Four Australian regional banks have banded together to lobby the Federal Government to add account switching capability to its planned central real-time payments platform, to remove the hassle involved in changing banks.
Seventeen institutions from the banking sector - including the 'big four' - are currently working on the ‘New Payments Platform’, a central payments clearing utility born from the Reserve Bank of Australia’s bid to have all financial institutions facilitating real-time payments by 2016.
The design of the system, developed in late 2012 by the Australian Payments Clearing Association and industry, is currently nearing finalisation.
The system will involve same-day settlement of bulk and direct payments, real-time retail payments, and the ability to finalise low-value payments outside banking hours, when it goes live prior to 2016.
The RBA hopes the system will allow banks to ditch the BSB/account number system in favour of a single identifying number for those receiving payments by the end of 2017.

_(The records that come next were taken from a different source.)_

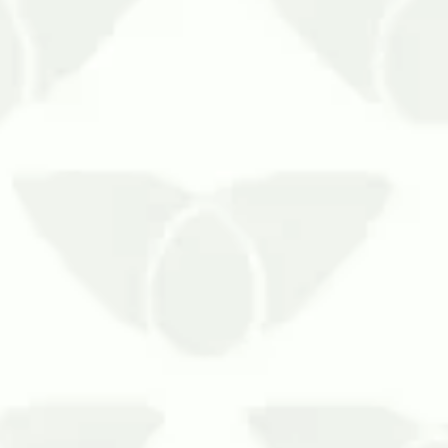
s mosquitos são um bom exemplo e,
da época, somadas às elevadas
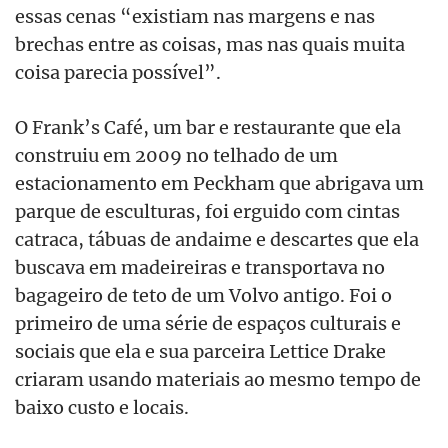
essas cenas “existiam nas margens e nas
brechas entre as coisas, mas nas quais muita
coisa parecia possível”.
O Frank’s Café, um bar e restaurante que ela
construiu em 2009 no telhado de um
estacionamento em Peckham que abrigava um
parque de esculturas, foi erguido com cintas
catraca, tábuas de andaime e descartes que ela
buscava em madeireiras e transportava no
bagageiro de teto de um Volvo antigo. Foi o
primeiro de uma série de espaços culturais e
sociais que ela e sua parceira Lettice Drake
criaram usando materiais ao mesmo tempo de
baixo custo e locais.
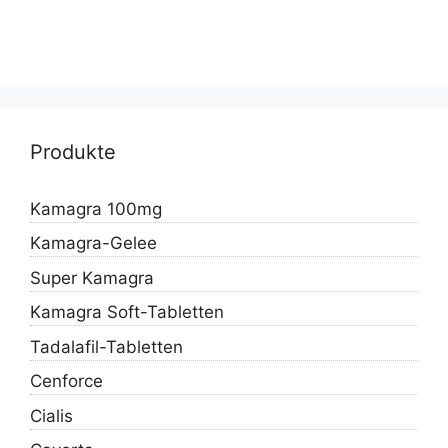
Produkte
Kamagra 100mg
Kamagra-Gelee
Super Kamagra
Kamagra Soft-Tabletten
Tadalafil-Tabletten
Cenforce
Cialis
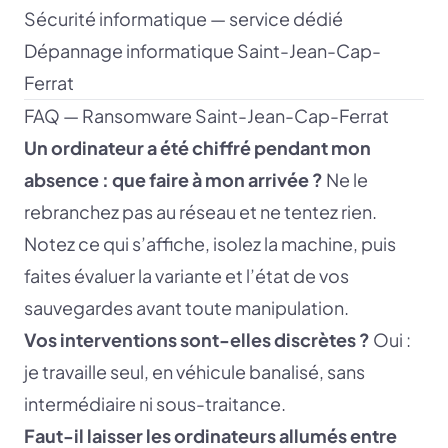
Sécurité informatique — service dédié
Dépannage informatique Saint-Jean-Cap-
Ferrat
FAQ — Ransomware Saint-Jean-Cap-Ferrat
Un ordinateur a été chiffré pendant mon
absence : que faire à mon arrivée ?
Ne le
rebranchez pas au réseau et ne tentez rien.
Notez ce qui s’affiche, isolez la machine, puis
faites évaluer la variante et l’état de vos
sauvegardes avant toute manipulation.
Vos interventions sont-elles discrètes ?
Oui :
je travaille seul, en véhicule banalisé, sans
intermédiaire ni sous-traitance.
Faut-il laisser les ordinateurs allumés entre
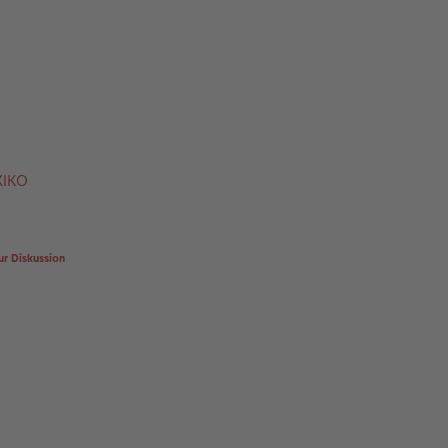
XIKO
ur Diskussion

The focus for 2014 is on selecting a solution provider for the basic infrastructure of the NPP and beginning its implementation.
But in a recent submission to the Federal Government’s financial system inquiry, a handful of regional banks called on the inquiry panel to recommend that the design of the NPP incorporate the ability to easily switch accounts.
The Bank of Queensland, Suncorp, ME Bank and the Bendigo and Adelaide Bank said account switching capability in the NPP would have a “considerable consumer benefit”.
“One area of frustration for the regional banks is the inertia of customers switching banks. For decades the regional banks have recorded considerably higher customer satisfaction ratings but this has not resulted in the expected market share gains implied by this satisfaction gap,” the joint submission read.
“The hassle involved in switching accounts, particularly linked accounts that have existing debit instructions ... has been a factor in this inertia.”
The banks said adding account switching to the NPP - and thereby removing the need for customers to identify direct debits and credits linked to all of their accounts and enabling the customer’s new bank to complete necessary actions with a simple authorisation process - would make the process more convenient for all involved.
“The [NPP] is likely to enable customers to use convenient forms of addresses to route transactions, such as email and mobile phone numbers. If this comes to fruition it should enable customers to link regular payments to mobile phone numbers and email addresses and, therefore, make switching bank accounts easier."